TandemAI, New York, New York 10036, United States.
Laboratory for Biomolecular Simulation Research, Institute for Quantitative Biomedicine, and Department of Chemistry and Chemical Biology, Rutgers, The State University of New Jersey, Piscataway, New Jersey 08854, United States.
J Chem Inf Model. 2024 Sep 23;64(18):7046-7055. doi: 10.1021/acs.jcim.4c00464. Epub 2024 Sep 3.
Accurate predictions of how strongly small molecules bind to proteins, such as those afforded by relative binding free energy (RBFE) calculations, can greatly increase the efficiency of the hit-to-lead and lead optimization stages of the drug discovery process.

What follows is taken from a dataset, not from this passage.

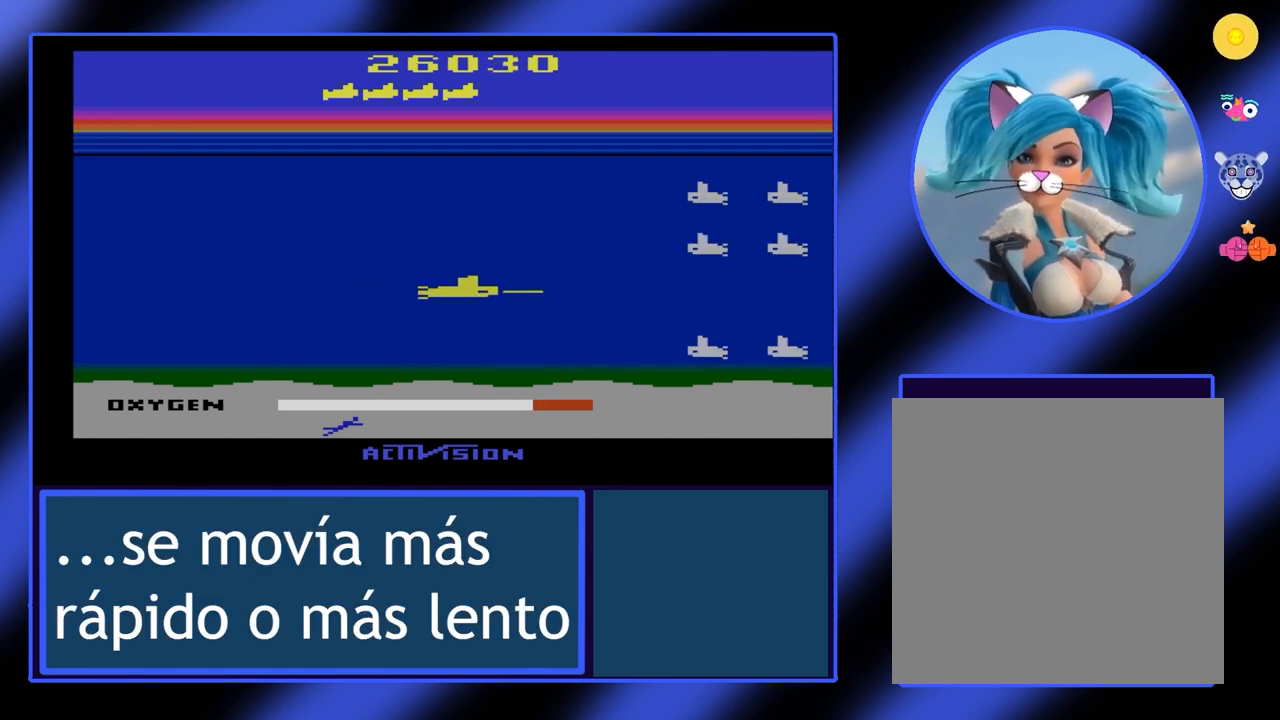
{"buttons": ["B"], "left_stick": "right", "events": []}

The success of such calculations, however, relies heavily on their precision. Here, we show that a recently developed alchemical enhanced sampling (ACES) approach can consistently improve the precision of RBFE calculations on a large and diverse set of proteins and small molecule ligands. The addition of ACES to conventional RBFE calculations lowered the average hysteresis by over 35% (0.3-0.4 kcal/mol) and the average replicate spread by over 25% (0.2-0.3 kcal/mol) across a set of 10 protein targets and 213 small molecules while maintaining similar or improved accuracy. We show in atomic detail how ACES improved convergence of several representative RBFE calculations through enhancing the sampling of important slowly transitioning ligand degrees of freedom.

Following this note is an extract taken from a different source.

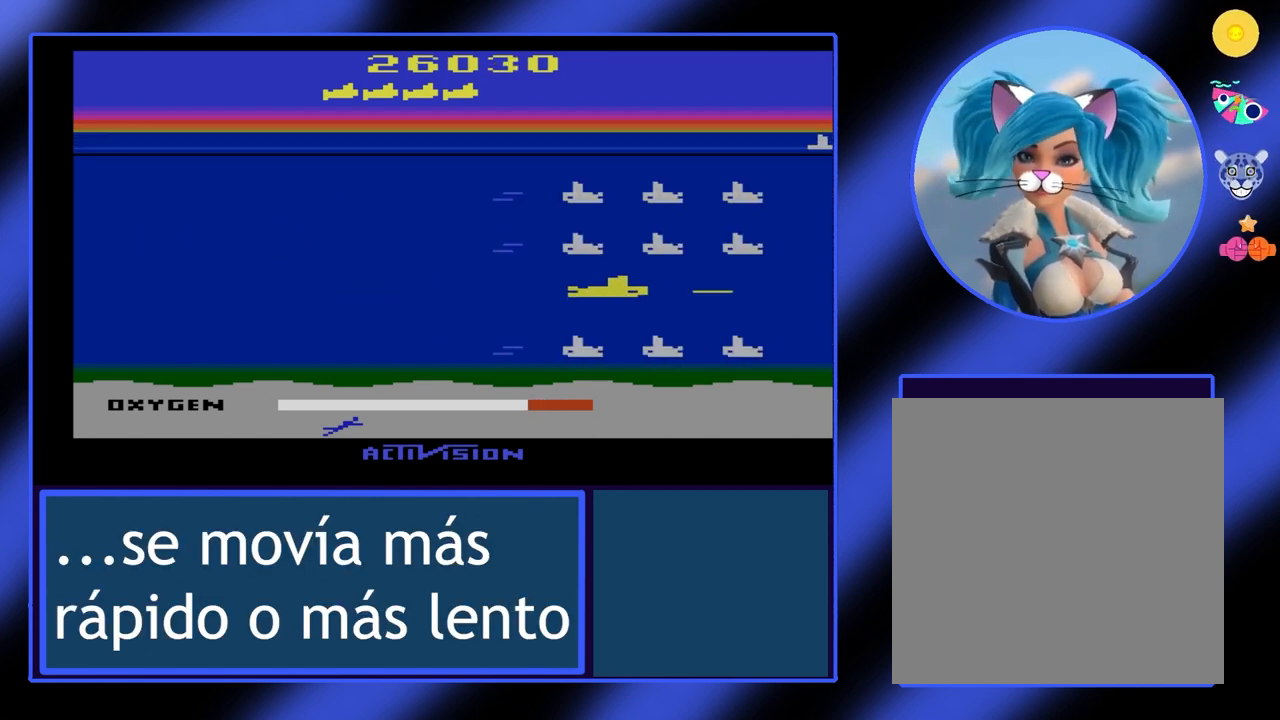
{"buttons": ["B"], "left_stick": "up-right", "events": [[467, "left_stick", "up-right"]]}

准确预测小分子与蛋白质的结合强度,例如相对结合自由能 (RBFE) 计算所提供的预测,可大大提高药物发现过程中 hit-to-lead 和先导优化阶段的效率。然而,这些计算的成功在很大程度上依赖于它们的精度。在这里,我们展示了最近开发的一种基于变分的增强采样 (ACES) 方法可以一致地提高对大量不同蛋白质和小分子配体的 RBFE 计算的精度。在一组 10 个蛋白质靶标和 213 个小分子中,将 ACES 加入到传统的 RBFE 计算中,平均滞后降低了 35%以上(0.3-0.4 kcal/mol),平均重复扩散降低了 25%以上(0.2-0.3 kcal/mol),同时保持了相似或更高的准确性。我们详细展示了 ACES 如何通过增强重要的缓慢转变配体自由度的采样来改善几个代表性 RBFE 计算的收敛性。